Something was actually happening. Not everyone had
decided to escape; some of them were out there right
now fighting back. The next day there was another protest
scheduled near our offices in Westwood. We went in a group
of eight or so, laughing and making jokes all the way.
"This is going to be one stylish
protest," I said. And there it was, thousands of
people converging on the Mormon Temple on Santa Monica
Boulevard. As we approached I kept getting more and
more excited. I was screaming out at passing cars that
were honking and holding my sign above my head. "I Am
a Victim of H8," it read. And I felt like a
victim for the first time.
I had discussed
this all logically with my therapist that morning.

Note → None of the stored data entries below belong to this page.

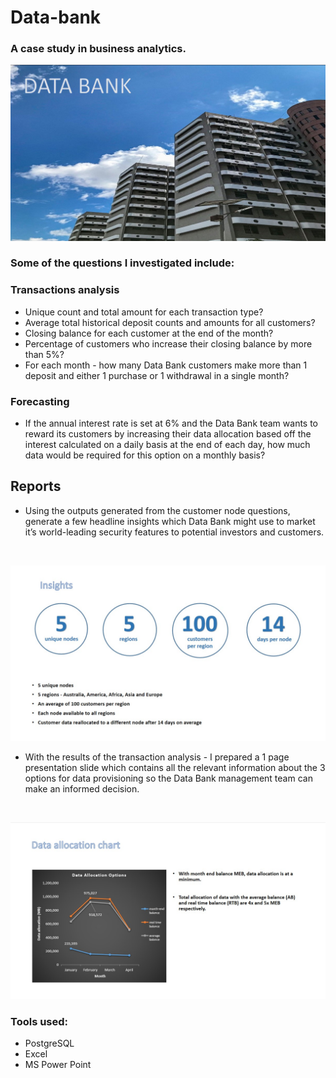 # Data-bank

### A case study in business analytics.
![](images/data_bank_pic.jpg)
### Some of the questions I investigated include:

### Transactions analysis

* Unique count and total amount for each transaction type?
* Average total historical deposit counts and amounts for all customers?
* Closing balance for each customer at the end of the month?
* Percentage of customers who increase their closing balance by more than 5%?
* For each month - how many Data Bank customers make more than 1 deposit and either 1 purchase or 1 withdrawal in a single month?

### Forecasting
* If the annual interest rate is set at 6% and the Data Bank team wants to reward its customers by increasing their data allocation based off the interest calculated on a daily basis at the end of each day, how much data would be required for this option on a monthly basis?

## Reports
* Using the outputs generated from the customer node questions, generate a few headline insights which Data Bank might use to market it’s world-leading security features to potential investors and customers.
<br>

![](images/data_bank_insights.jpg)


* With the results of the transaction analysis - I prepared a 1 page presentation slide which contains all the relevant information about the 3 options for data provisioning so the Data Bank management team can make an informed decision.
<br>

![](images/data_allocation.jpg)




### Tools used:
* PostgreSQL
* Excel
* MS Power Point

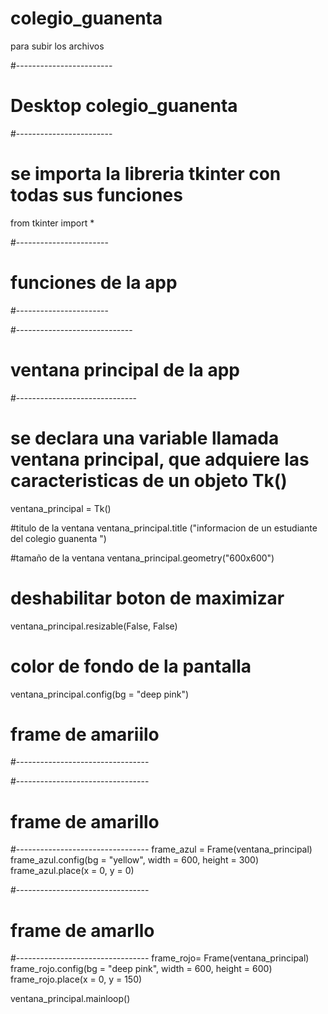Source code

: # colegio_guanenta
para subir los archivos 

#------------------------
# Desktop colegio_guanenta
#------------------------

# se importa la libreria tkinter con todas sus funciones
from tkinter import *

#-----------------------
# funciones de la app
#-----------------------

#-----------------------------
# ventana principal de la app
#------------------------------

# se declara una variable llamada ventana principal, que adquiere las caracteristicas de un objeto Tk()
ventana_principal = Tk()

#titulo de la ventana
ventana_principal.title ("informacion de un estudiante del colegio guanenta ")

#tamaño de la ventana
ventana_principal.geometry("600x600")

# deshabilitar boton de maximizar
ventana_principal.resizable(False, False)

# color de fondo de la pantalla
ventana_principal.config(bg = "deep pink")

# frame de  amariilo
#---------------------------------

#---------------------------------
# frame  de amarillo
#---------------------------------
frame_azul = Frame(ventana_principal)
frame_azul.config(bg = "yellow", width = 600, height = 300)
frame_azul.place(x = 0, y = 0)

#---------------------------------
# frame de amarllo
#---------------------------------
frame_rojo= Frame(ventana_principal)
frame_rojo.config(bg = "deep pink", width = 600, height = 600)
frame_rojo.place(x = 0, y = 150)

ventana_principal.mainloop()
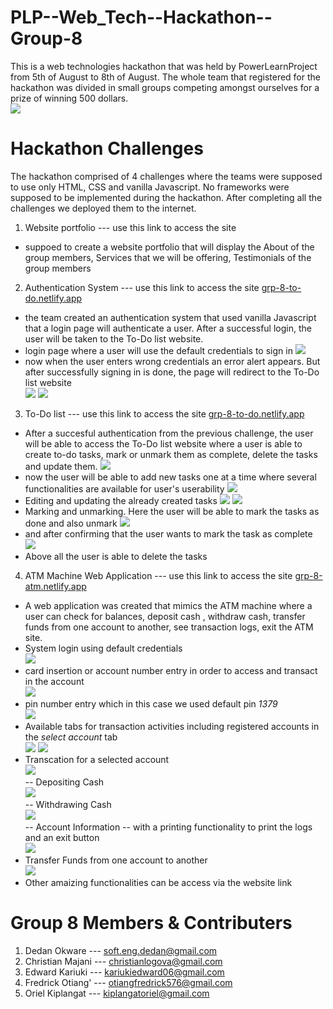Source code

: # PLP--Web_Tech--Hackathon--Group-8
This is a web technologies hackathon that was held by PowerLearnProject from 5th of August to 8th of August. The whole team that registered for the hackathon was divided in small groups competing amongst ourselves for a prize of winning 500 dollars.<br>
![](Web_challenge_2/Favicon.ico)
# Hackathon Challenges
The hackathon comprised of 4 challenges where the teams were supposed to use only HTML, CSS and vanilla Javascript. No frameworks were supposed to be implemented during the hackathon. After completing all the challenges we deployed them to the internet.
1. Website portfolio ---  use this link to access the site
- suppoed to create a website portfolio that will display the About of the group members, Services that we will be offering, Testimonials of the group members
2. Authentication System ---  use this link to access the site [grp-8-to-do.netlify.app](https://grp-8-to-do.netlify.app/)
- the team created an authentication system that used vanilla Javascript that a login page will authenticate a user. After a successful login, the user will be taken to the To-Do list website.
- login page where a user will use the default credentials to sign in
![](Web_challenge_2/image1.jpeg)
- now when the user enters wrong credentials an error alert appears. But after successfully signing in is done, the page will redirect to the To-Do list website<br>
![](Web_challenge_2/image2.jpeg)
![](Web_challenge_2/image3.jpeg)
3. To-Do list --- use this link to access the site [grp-8-to-do.netlify.app](https://to-do-list-grp-8.netlify.app/)
- After a succesful authentication from the previous challenge, the user will be able to access the To-Do list website where a user is able to create to-do tasks, mark or unmark them as complete, delete the tasks and update them.
![](Web_challenge_3/image1.jpeg)
- now the user will be able to add new tasks one at a time where several functionalities are available for user's userability
![](Web_challenge_3/image2.jpeg)
- Editing and updating the already created tasks
![](Web_challenge_3/image3.jpeg)
![](Web_challenge_3/image4.jpeg)
- Marking and unmarking. Here the user will be able to mark the tasks as done and also unmark
![](Web_challenge_3/image5.jpeg)
- and after confirming that the user wants to mark the task as complete <br>
![](Web_challenge_3/image6.jpeg)
- Above all the user is able to delete the tasks
4. ATM Machine Web Application --- use this link to access the site [grp-8-atm.netlify.app](https://atm-web-grp-8.netlify.app/)
- A web application was created that mimics the ATM machine where a user can check for balances, deposit cash , withdraw cash, transfer funds from one account to another, see transaction logs, exit the ATM site.
- System login using default credentials <br>
![](Web_challenge_4/images/image1.jpeg)
- card insertion or account number entry in order to access and transact in the account <br>
![](Web_challenge_4/images/image2.jpeg)
- pin number entry which in this case we used default pin *1379* <br>
![](Web_challenge_4/images/image3.jpeg)
- Available tabs for transaction activities including registered accounts in the *select account* tab <br>
![](Web_challenge_4/images/image4.jpeg)
![](Web_challenge_4/images/image5.jpeg)
- Transcation for a selected account <br>
![](Web_challenge_4/images/image6.jpeg)<br>
-- Depositing Cash <br>
![](Web_challenge_4/images/image7.jpeg) <br>
-- Withdrawing Cash <br>
![](Web_challenge_4/images/image8.jpeg) <br>
-- Account Information -- with a printing functionality to print the logs and an exit button<br>
![](Web_challenge_4/images/image9.jpeg)
- Transfer Funds from one account to another <br>
![](Web_challenge_4/images/image10.jpeg)
- Other amaizing functionalities can be access via the website link
# Group 8 Members & Contributers
1. Dedan Okware --- soft.eng.dedan@gmail.com
2. Christian Majani --- christianlogova@gmail.com
3. Edward Kariuki --- kariukiedward06@gmail.com 
4. Fredrick Otiang' --- otiangfredrick576@gmail.com
5. Oriel Kiplangat --- kiplangatoriel@gmail.com
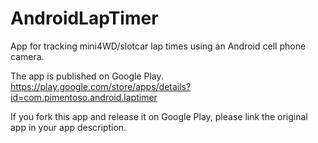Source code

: AndroidLapTimer
===============

App for tracking mini4WD/slotcar lap times using an Android cell phone camera.

The app is published on Google Play.
https://play.google.com/store/apps/details?id=com.pimentoso.android.laptimer

If you fork this app and release it on Google Play, please link the original app in your app description.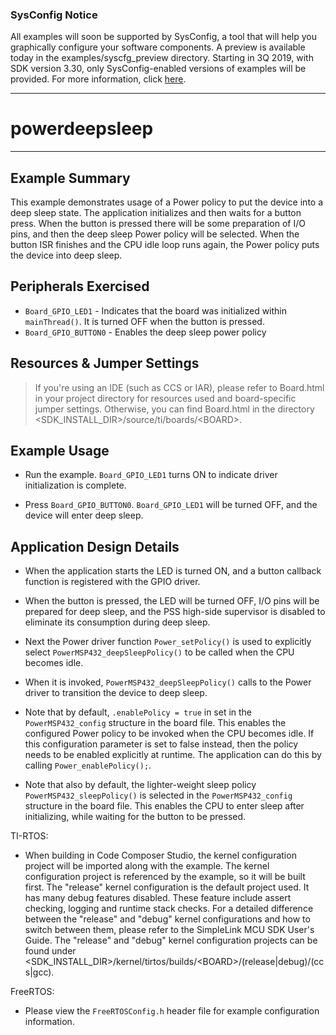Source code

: ### SysConfig Notice

All examples will soon be supported by SysConfig, a tool that will help you graphically configure your software components. A preview is available today in the examples/syscfg_preview directory. Starting in 3Q 2019, with SDK version 3.30, only SysConfig-enabled versions of examples will be provided. For more information, click [here](http://www.ti.com/sysconfignotice).

---
# powerdeepsleep

---

## Example Summary

This example demonstrates usage of a Power policy to put the device into a deep
sleep state.  The application initializes and then waits for a button press.
When the button is pressed there will be some preparation of I/O pins, and
then the deep sleep Power policy will be selected.  When the button ISR finishes
and the CPU idle loop runs again, the Power policy puts the device into deep
sleep.

## Peripherals Exercised

* `Board_GPIO_LED1` - Indicates that the board was initialized within
`mainThread()`. It is turned OFF when the button is pressed.
* `Board_GPIO_BUTTON0` - Enables the deep sleep power policy

## Resources & Jumper Settings

> If you're using an IDE (such as CCS or IAR), please refer to Board.html in
your project directory for resources used and board-specific jumper settings.
Otherwise, you can find Board.html in the directory
&lt;SDK_INSTALL_DIR&gt;/source/ti/boards/&lt;BOARD&gt;.


## Example Usage

* Run the example. `Board_GPIO_LED1` turns ON to indicate driver
initialization is complete.

* Press `Board_GPIO_BUTTON0`.  `Board_GPIO_LED1` will be turned OFF, and the
device will enter deep sleep.


## Application Design Details

* When the application starts the LED is turned ON, and a button callback
function is registered with the GPIO driver.

* When the button is pressed, the LED will be turned OFF, I/O pins will be
prepared for deep sleep, and the PSS high-side supervisor is disabled to
eliminate its consumption during deep sleep.

* Next the Power driver function `Power_setPolicy()` is used to explicitly
select `PowerMSP432_deepSleepPolicy()` to be called when the CPU becomes idle.

* When it is invoked, `PowerMSP432_deepSleepPolicy()` calls to the Power driver
to transition the device to deep sleep.

* Note that by default, `.enablePolicy = true` in set in the
`PowerMSP432_config` structure in the board file.  This enables the configured
Power policy to be invoked when the CPU becomes idle.  If this configuration
parameter is set to false instead, then the policy needs to be enabled
explicitly at runtime.  The application can do this by calling
`Power_enablePolicy();`.

* Note that also by default, the lighter-weight sleep policy
`PowerMSP432_sleepPolicy()` is selected in the `PowerMSP432_config` structure
in the board file.  This enables the CPU to enter sleep after initializing,
while waiting for the button to be pressed.

TI-RTOS:

* When building in Code Composer Studio, the kernel configuration project will
be imported along with the example. The kernel configuration project is
referenced by the example, so it will be built first. The "release" kernel
configuration is the default project used. It has many debug features disabled.
These feature include assert checking, logging and runtime stack checks. For a
detailed difference between the "release" and "debug" kernel configurations and
how to switch between them, please refer to the SimpleLink MCU SDK User's
Guide. The "release" and "debug" kernel configuration projects can be found
under &lt;SDK_INSTALL_DIR&gt;/kernel/tirtos/builds/&lt;BOARD&gt;/(release|debug)/(ccs|gcc).

FreeRTOS:

* Please view the `FreeRTOSConfig.h` header file for example configuration
information.

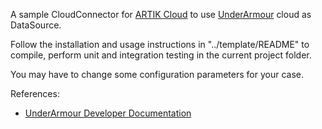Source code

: A sample CloudConnector for [ARTIK Cloud](https://www.artik.io/cloud/) to use [UnderArmour](https://www.underarmour.com) cloud as DataSource.

Follow the installation and usage instructions in "../template/README" to compile, perform unit and integration testing in the current project folder.

You may have to change some configuration parameters for your case. 

References:

* [UnderArmour Developer Documentation](https://developer.underarmour.com/docs)
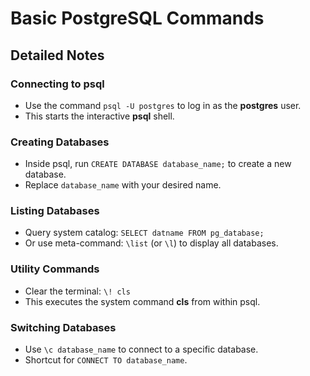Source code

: # Basic PostgreSQL Commands

## Detailed Notes

### Connecting to psql
- Use the command `psql -U postgres` to log in as the **postgres** user.
- This starts the interactive **psql** shell.

### Creating Databases
- Inside psql, run `CREATE DATABASE database_name;` to create a new database.
- Replace `database_name` with your desired name.

### Listing Databases
- Query system catalog: `SELECT datname FROM pg_database;`
- Or use meta-command: `\list` (or `\l`) to display all databases.

### Utility Commands
- Clear the terminal: `\! cls`
- This executes the system command **cls** from within psql.

### Switching Databases
- Use `\c database_name` to connect to a specific database.
- Shortcut for `CONNECT TO database_name`.

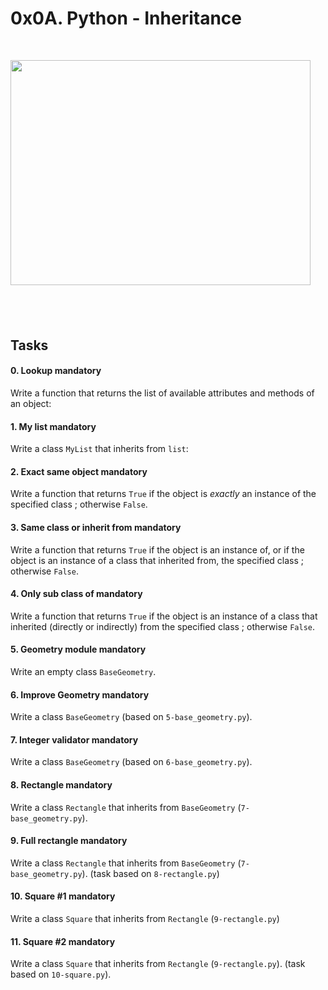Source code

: <h1 class="gap">0x0A. Python - Inheritance</h1>
<p>&nbsp;</p>
<p class="sm-gap"><img src="https://i.ytimg.com/vi/6dE57aXaChg/hqdefault.jpg" alt="" width="480" height="360" /></p>
<h2 class="gap">&nbsp;</h2>
<h2 class="gap">Tasks</h2>
<div data-role="task1292" data-position="1">
<div id="task-1292" class=" clearfix gap">
<h4 class="task">0. Lookup&nbsp;mandatory</h4>
<p>Write a function that returns the list of available attributes and methods of an object:</p>
</div>
</div>
<div data-role="task1293" data-position="2">
<div id="task-1293" class=" clearfix gap">
<h4 class="task">1. My list&nbsp;mandatory</h4>
<p>Write a class&nbsp;<code>MyList</code>&nbsp;that inherits from&nbsp;<code>list</code>:</p>
</div>
</div>
<div data-role="task1294" data-position="3">
<div id="task-1294" class=" clearfix gap">
<h4 class="task">2. Exact same object&nbsp;mandatory</h4>
<p>Write a function that returns&nbsp;<code>True</code>&nbsp;if the object is&nbsp;<em>exactly</em>&nbsp;an instance of the specified class ; otherwise&nbsp;<code>False</code>.</p>
</div>
</div>
<div data-role="task1295" data-position="4">
<div id="task-1295" class=" clearfix gap">
<h4 class="task">3. Same class or inherit from&nbsp;mandatory</h4>
<p>Write a function that returns&nbsp;<code>True</code>&nbsp;if the object is an instance of, or if the object is an instance of a class that inherited from, the specified class ; otherwise&nbsp;<code>False</code>.</p>
</div>
</div>
<div data-role="task1296" data-position="5">
<div id="task-1296" class=" clearfix gap">
<h4 class="task">4. Only sub class of&nbsp;mandatory</h4>
<p>Write a function that returns&nbsp;<code>True</code>&nbsp;if the object is an instance of a class that inherited (directly or indirectly) from the specified class ; otherwise&nbsp;<code>False</code>.</p>
</div>
</div>
<div data-role="task1298" data-position="6">
<div id="task-1298" class=" clearfix gap">
<h4 class="task">5. Geometry module&nbsp;mandatory</h4>
<p>Write an empty class&nbsp;<code>BaseGeometry</code>.</p>
</div>
</div>
<div data-role="task1299" data-position="7">
<div id="task-1299" class=" clearfix gap">
<h4 class="task">6. Improve Geometry&nbsp;mandatory</h4>
<p>Write a class&nbsp;<code>BaseGeometry</code>&nbsp;(based on&nbsp;<code>5-base_geometry.py</code>).</p>
</div>
</div>
<div data-role="task1300" data-position="8">
<div id="task-1300" class=" clearfix gap">
<h4 class="task">7. Integer validator&nbsp;mandatory</h4>
<p>Write a class&nbsp;<code>BaseGeometry</code>&nbsp;(based on&nbsp;<code>6-base_geometry.py</code>).</p>
</div>
</div>
<div data-role="task1301" data-position="9">
<div id="task-1301" class=" clearfix gap">
<h4 class="task">8. Rectangle&nbsp;mandatory</h4>
<p>Write a class&nbsp;<code>Rectangle</code>&nbsp;that inherits from&nbsp;<code>BaseGeometry</code>&nbsp;(<code>7-base_geometry.py</code>).</p>
</div>
</div>
<div data-role="task1302" data-position="10">
<div id="task-1302" class=" clearfix gap">
<h4 class="task">9. Full rectangle&nbsp;mandatory</h4>
<p>Write a class&nbsp;<code>Rectangle</code>&nbsp;that inherits from&nbsp;<code>BaseGeometry</code>&nbsp;(<code>7-base_geometry.py</code>). (task based on&nbsp;<code>8-rectangle.py</code>)</p>
</div>
</div>
<div data-role="task1303" data-position="11">
<div id="task-1303" class=" clearfix gap">
<h4 class="task">10. Square #1&nbsp;mandatory</h4>
<p>Write a class&nbsp;<code>Square</code>&nbsp;that inherits from&nbsp;<code>Rectangle</code>&nbsp;(<code>9-rectangle.py</code>)</p>
</div>
</div>
<div data-role="task1304" data-position="12">
<div id="task-1304" class=" clearfix gap">
<h4 class="task">11. Square #2&nbsp;mandatory</h4>
<p>Write a class&nbsp;<code>Square</code>&nbsp;that inherits from&nbsp;<code>Rectangle</code>&nbsp;(<code>9-rectangle.py</code>). (task based on&nbsp;<code>10-square.py</code>).</p>
</div>
</div>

"What feelings does this bring up in
you?" she asked. "You actually talk about
being gay as if it is this completely integrated part of
you." It was, I thought. I knew what it meant
to be gay. I knew what the liabilities were. I knew I
couldn't hold hands everywhere I wanted to. I knew it
meant that I might never marry, that having children would
be difficult. I knew there would always be a group of
people who thought what I did and therefore who I was,
was fundamentally wrong, a sin, and disgusting.
I got involved. I
stopped filming the throngs of people with my handheld
camera and joined them. I rushed across the street in a lull
of traffic to the median and shouted along,
"What do we want? Equal rights! When do we want
it? Now!" Tears started to come down my face. I
realized I had been made less than. Someone had
decided, someone had always decided, what my life and
my dreams consisted of. I accepted it because that is
what survival is all about. But now I was pissed. My
generation had not known this. Back in September I got
scared and started phone banking for No on 8. I
brought all my friends out one night and signed up for one
visibility action. Every time the campaign sent an e-mail
out, I sent another $100 or $50. But it was
antiseptic, removed. I wanted them to wrap this thing
up and nip it in the bud. I wasn't really fighting. I
wanted it handed to me like so many other things my
generation has taken for granted.
But to stand
there and scream at the top of my lungs at the Mormon Church
and really mean it when I said I wanted equal rights now --
that woke me up. I was young and gay and angry all at
the same time for the first time in my life. It is not
acceptable for this to happen. It is not OK that the
Mormon Church funnels money into California to accomplish
this. It is not OK that your friends, your family,
your neighbors love you but just can't get
behind this issue. There is no excuse.
So you better get
pissed and stay pissed, because no one is going to give
us our rights. Will & Grace isn't going to
get it done, and it doesn't matter if all those
high-profile closet cases finally come out and give a
new face to our community. Standing in the streets holding a
sign for the first time in my overprivileged life, I now
know: This is not the end. This is just the beginning.